The Naked King

Iran and Poland from 1979 to 1980

background information

Iran and Poland from 1979 to 1980

In August 1953, a coup organised by the British and US secret services overthrew the democratically elected government of Prime Minister Mossadegh in Iran. In December 1970, the party and state leaders in Poland shot demonstrating workers in the coastal city of Gdansk. Both events had a major impact on the course of history many years later: the popular uprising that led to the fall of the Shah in Iran in 1979, the mass strikes in Poland in the summer of 1980, and the Solidarność movement. In Poland, the striking workers in August 1980 demanded the erection of a monument to the dead workers of December 1970. And in Iran, students occupied the U.S. embassy in November 1979 and demanded the extradition of the Shah who was in the U.S. In Iran, students occupied the U.S. embassy in November 1979. They feared that the U.S. was planning a new coup to reinstate the Shah as ruler.

The revolution in Iran was carried by broad sections of the population-intellectual circles, the influential urban bazaar traders, nationalist circles, socialists, and the political-Islamic crises surrounding Ayatollah Khomeini, driven into exile by the Shah. The first major demonstrations were led by an article in a government-related newspaper at the beginning of 1978, which was intended to discredit Chomeini. Chomeini was described as a foreigner, a homosexual, a traitor to the country. The Shah government reacted to protest demonstrations with the deployment of the army. Meetings to commemorate the dead led to new demonstrations, which the Shah's government shot at again. In November 1978, the Shah established a military government. Mass protests led to the Shah leaving the country on 16 January, officially for a holiday trip. On 1 February 1979 Ayatollah Chomeini returned to Iran. In his speech at the Behesht-e Zahra cemetery, where many of the revolution's dead were buried, he declared the Shah's last government illegal. Street fights between revolutionaries and units of the Shah's army followed. On February 10, the army declared its neutrality. A revolutionary government under Prime Minister Bazargan was established with the aim of establishing a democratic republic. The occupation of the US Embassy on November 4 was followed by the resignation of the Prime Minister. The power struggle led to the domination of the Islamic political party under Ayatollah Chomeini. On April 1, 1979 the Islamic Republic was proclaimed after a referendum, the persecution of the non-Islamic revolutionaries of the left and the nationalists lasted for years.

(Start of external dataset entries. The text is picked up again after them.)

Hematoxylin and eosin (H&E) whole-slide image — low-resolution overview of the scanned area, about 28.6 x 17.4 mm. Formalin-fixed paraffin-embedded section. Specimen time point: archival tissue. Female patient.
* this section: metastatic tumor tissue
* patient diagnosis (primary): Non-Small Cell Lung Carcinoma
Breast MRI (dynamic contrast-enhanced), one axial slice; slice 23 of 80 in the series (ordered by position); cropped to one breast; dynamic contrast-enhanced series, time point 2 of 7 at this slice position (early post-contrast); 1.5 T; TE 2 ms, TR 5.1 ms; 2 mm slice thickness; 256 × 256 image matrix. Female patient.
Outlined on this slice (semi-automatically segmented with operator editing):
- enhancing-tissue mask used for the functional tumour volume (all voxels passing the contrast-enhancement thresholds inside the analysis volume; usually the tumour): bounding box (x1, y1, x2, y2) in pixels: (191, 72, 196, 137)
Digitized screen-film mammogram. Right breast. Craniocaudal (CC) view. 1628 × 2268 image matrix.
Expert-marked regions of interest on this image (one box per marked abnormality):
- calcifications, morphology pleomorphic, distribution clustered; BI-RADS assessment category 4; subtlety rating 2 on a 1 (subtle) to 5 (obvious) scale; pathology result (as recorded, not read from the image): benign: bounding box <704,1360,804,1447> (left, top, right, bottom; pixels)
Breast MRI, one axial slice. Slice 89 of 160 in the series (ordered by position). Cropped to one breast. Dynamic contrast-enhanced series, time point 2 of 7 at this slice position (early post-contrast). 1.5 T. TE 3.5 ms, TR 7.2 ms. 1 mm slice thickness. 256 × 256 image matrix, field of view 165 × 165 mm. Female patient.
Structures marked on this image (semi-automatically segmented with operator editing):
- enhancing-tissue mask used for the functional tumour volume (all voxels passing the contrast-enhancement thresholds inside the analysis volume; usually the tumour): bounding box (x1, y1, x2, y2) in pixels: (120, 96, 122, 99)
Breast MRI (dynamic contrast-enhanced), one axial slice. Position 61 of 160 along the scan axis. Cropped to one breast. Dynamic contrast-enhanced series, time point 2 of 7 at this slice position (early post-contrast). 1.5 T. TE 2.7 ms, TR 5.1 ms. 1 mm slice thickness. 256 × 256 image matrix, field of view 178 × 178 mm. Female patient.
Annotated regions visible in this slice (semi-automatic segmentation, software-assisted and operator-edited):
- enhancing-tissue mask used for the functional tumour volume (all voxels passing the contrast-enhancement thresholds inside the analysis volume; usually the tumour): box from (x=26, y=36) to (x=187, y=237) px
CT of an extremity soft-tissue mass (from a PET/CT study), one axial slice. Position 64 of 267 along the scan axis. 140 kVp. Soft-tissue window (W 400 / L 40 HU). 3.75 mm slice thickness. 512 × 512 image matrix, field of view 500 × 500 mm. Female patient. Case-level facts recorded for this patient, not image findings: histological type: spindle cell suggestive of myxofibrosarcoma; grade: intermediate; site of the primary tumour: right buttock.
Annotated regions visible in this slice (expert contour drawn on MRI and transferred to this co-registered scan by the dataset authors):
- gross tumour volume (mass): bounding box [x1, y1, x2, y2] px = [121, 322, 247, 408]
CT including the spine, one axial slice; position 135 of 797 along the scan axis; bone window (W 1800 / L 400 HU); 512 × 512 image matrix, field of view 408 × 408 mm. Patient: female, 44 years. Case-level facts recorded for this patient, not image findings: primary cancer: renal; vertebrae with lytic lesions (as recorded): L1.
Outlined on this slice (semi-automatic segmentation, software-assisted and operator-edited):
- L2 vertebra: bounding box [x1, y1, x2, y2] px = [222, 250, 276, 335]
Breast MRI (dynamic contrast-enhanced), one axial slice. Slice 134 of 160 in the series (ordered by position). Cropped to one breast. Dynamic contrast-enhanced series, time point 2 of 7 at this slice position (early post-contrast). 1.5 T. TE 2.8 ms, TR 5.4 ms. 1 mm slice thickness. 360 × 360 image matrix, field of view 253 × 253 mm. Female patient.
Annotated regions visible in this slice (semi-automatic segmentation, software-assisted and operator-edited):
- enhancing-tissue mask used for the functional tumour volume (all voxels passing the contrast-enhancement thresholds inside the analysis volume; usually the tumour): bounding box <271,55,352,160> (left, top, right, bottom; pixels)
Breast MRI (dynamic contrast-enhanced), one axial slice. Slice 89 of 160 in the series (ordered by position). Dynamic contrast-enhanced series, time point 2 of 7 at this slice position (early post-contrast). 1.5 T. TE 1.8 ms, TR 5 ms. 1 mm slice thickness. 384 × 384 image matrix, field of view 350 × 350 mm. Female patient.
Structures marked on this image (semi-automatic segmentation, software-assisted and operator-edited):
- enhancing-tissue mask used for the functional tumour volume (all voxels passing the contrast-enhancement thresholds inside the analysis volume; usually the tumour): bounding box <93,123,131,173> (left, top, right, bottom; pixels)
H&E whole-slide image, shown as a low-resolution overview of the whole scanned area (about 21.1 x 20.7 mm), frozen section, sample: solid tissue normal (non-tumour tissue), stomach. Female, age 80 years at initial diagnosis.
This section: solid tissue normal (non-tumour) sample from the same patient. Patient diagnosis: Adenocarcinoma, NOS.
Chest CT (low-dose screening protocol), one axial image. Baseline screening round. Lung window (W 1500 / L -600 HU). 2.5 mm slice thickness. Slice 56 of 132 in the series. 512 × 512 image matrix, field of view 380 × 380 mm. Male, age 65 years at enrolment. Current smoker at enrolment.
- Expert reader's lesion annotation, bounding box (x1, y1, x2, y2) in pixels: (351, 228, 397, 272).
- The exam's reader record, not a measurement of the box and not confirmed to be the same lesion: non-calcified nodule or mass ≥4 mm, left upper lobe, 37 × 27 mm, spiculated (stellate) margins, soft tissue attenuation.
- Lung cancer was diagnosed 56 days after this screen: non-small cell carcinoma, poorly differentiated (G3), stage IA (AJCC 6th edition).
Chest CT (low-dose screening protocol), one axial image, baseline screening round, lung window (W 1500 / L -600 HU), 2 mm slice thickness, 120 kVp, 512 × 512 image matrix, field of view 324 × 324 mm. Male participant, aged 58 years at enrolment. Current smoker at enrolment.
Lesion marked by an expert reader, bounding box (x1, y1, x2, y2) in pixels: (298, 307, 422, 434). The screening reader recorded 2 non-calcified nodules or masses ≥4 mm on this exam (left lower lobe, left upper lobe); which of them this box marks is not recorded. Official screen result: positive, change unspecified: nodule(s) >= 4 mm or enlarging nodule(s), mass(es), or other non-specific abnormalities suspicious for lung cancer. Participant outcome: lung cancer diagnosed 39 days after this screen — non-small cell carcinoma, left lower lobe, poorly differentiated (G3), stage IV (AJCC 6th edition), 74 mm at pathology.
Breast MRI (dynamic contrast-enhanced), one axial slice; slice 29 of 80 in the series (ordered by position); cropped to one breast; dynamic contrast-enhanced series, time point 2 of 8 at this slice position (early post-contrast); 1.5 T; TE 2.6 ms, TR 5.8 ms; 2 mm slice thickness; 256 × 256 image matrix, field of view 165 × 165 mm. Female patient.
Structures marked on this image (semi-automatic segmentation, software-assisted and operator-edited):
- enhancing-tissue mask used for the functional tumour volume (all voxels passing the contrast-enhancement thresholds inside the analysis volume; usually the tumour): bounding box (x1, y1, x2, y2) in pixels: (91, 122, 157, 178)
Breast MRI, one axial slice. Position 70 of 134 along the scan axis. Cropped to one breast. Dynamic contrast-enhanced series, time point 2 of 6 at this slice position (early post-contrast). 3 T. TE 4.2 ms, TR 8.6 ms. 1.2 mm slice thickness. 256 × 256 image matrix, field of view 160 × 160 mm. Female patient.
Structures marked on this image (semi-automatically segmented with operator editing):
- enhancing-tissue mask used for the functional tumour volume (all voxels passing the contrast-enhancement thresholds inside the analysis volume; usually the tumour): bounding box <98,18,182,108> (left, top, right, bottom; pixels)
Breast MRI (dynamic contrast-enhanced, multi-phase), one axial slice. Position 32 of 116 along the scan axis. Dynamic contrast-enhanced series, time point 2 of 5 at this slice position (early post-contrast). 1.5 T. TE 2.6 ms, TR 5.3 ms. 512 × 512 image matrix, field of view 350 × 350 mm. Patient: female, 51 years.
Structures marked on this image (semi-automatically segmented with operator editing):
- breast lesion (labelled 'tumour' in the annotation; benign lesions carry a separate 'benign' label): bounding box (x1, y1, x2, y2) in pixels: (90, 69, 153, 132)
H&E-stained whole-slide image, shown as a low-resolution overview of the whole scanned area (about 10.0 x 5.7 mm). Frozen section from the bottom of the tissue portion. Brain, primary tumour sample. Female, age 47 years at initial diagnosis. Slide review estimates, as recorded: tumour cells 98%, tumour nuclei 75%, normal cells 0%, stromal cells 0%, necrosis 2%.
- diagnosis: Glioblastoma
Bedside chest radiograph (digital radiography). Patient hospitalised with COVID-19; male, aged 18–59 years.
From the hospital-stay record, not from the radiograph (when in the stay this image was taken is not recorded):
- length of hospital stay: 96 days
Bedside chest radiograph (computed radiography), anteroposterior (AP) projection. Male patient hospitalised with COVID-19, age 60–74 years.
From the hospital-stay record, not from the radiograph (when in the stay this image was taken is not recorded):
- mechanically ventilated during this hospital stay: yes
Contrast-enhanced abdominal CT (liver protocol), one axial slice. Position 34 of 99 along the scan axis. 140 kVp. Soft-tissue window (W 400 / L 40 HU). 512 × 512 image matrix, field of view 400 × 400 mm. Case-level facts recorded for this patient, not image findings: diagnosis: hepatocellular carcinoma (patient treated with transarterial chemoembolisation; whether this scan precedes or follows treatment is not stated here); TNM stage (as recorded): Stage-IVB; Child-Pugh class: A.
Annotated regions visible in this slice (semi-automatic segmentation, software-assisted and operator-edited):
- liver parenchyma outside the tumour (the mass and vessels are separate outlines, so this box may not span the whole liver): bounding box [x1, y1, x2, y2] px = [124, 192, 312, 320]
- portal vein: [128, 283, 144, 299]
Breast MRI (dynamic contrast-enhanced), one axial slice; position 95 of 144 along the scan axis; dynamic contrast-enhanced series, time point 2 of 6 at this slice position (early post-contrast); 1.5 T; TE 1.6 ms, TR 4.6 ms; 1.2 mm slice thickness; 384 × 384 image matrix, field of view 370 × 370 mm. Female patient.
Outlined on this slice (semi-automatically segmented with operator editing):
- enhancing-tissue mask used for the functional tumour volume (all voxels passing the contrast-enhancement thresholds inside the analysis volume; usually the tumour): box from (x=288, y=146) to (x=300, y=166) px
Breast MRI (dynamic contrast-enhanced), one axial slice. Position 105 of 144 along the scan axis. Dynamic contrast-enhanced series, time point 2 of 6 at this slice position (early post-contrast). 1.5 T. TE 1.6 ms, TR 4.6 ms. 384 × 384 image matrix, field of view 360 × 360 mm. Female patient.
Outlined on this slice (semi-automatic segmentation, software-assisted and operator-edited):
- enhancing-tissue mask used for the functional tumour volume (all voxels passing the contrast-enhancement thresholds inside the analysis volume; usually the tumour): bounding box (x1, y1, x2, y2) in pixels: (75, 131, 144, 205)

In Poland in 1976 the Committee for the Defence of Workers KOR was established, which organised legal and material aid for the workers of several industrial enterprises persecuted for protest actions. The KOR consisted of a few dozen left-wing intellectuals who had previously, especially in 1968, committed themselves to democratic freedoms and, in some cases, served long prison sentences. The members of the KOR were at the centre of an underground that included the Flying University and the group around the magazine Robotnik - the Workers, which set itself the goal of forming independent trade unions and spreading the idea of the self-organization of workers. After new food price increases in the summer of 1980, spontaneous strikes broke out in various regions of the country. On 14 August, the strike began at the Lenin shipyard in Gdansk, where the small Robotnik group played an important role in the shipyard. The strikers demanded the reinstatement of crane operator Anna Walentynowicz, who had been dismissed a few days earlier. They demanded wage increases and the erection of a monument to the workers killed in 1970. The strike quickly spread to other industrial enterprises and the municipal transport services. A week later, 600 factories throughout the country were on strike and occupied by the workers. Delegates from all over the country gathered at the Lenin shipyard in Gdansk, their first demand now being: the right to self-governing trade unions independent of the state and the party. First, the leading organs of the party and the army planned the deployment of armed units against the occupied shipyard. On August 21, a delegation of party and government came to the shipyard for negotiations. On 31 August, the Gdansk Agreement was signed, in which the state and party power accepted 21 points, including the right to independent trade unions, the abolition of censorship, and the release of all political prisoners.

 Within just four months, ten million people - almost a third of the total population - organised themselves in the new union called Solidarność The period of the legal independent union Solidarność lasted 15 months. On 13 December 1981, party and state power in Poland declared a state of war. More than 10,000 were arrested and the trade union Solidarność.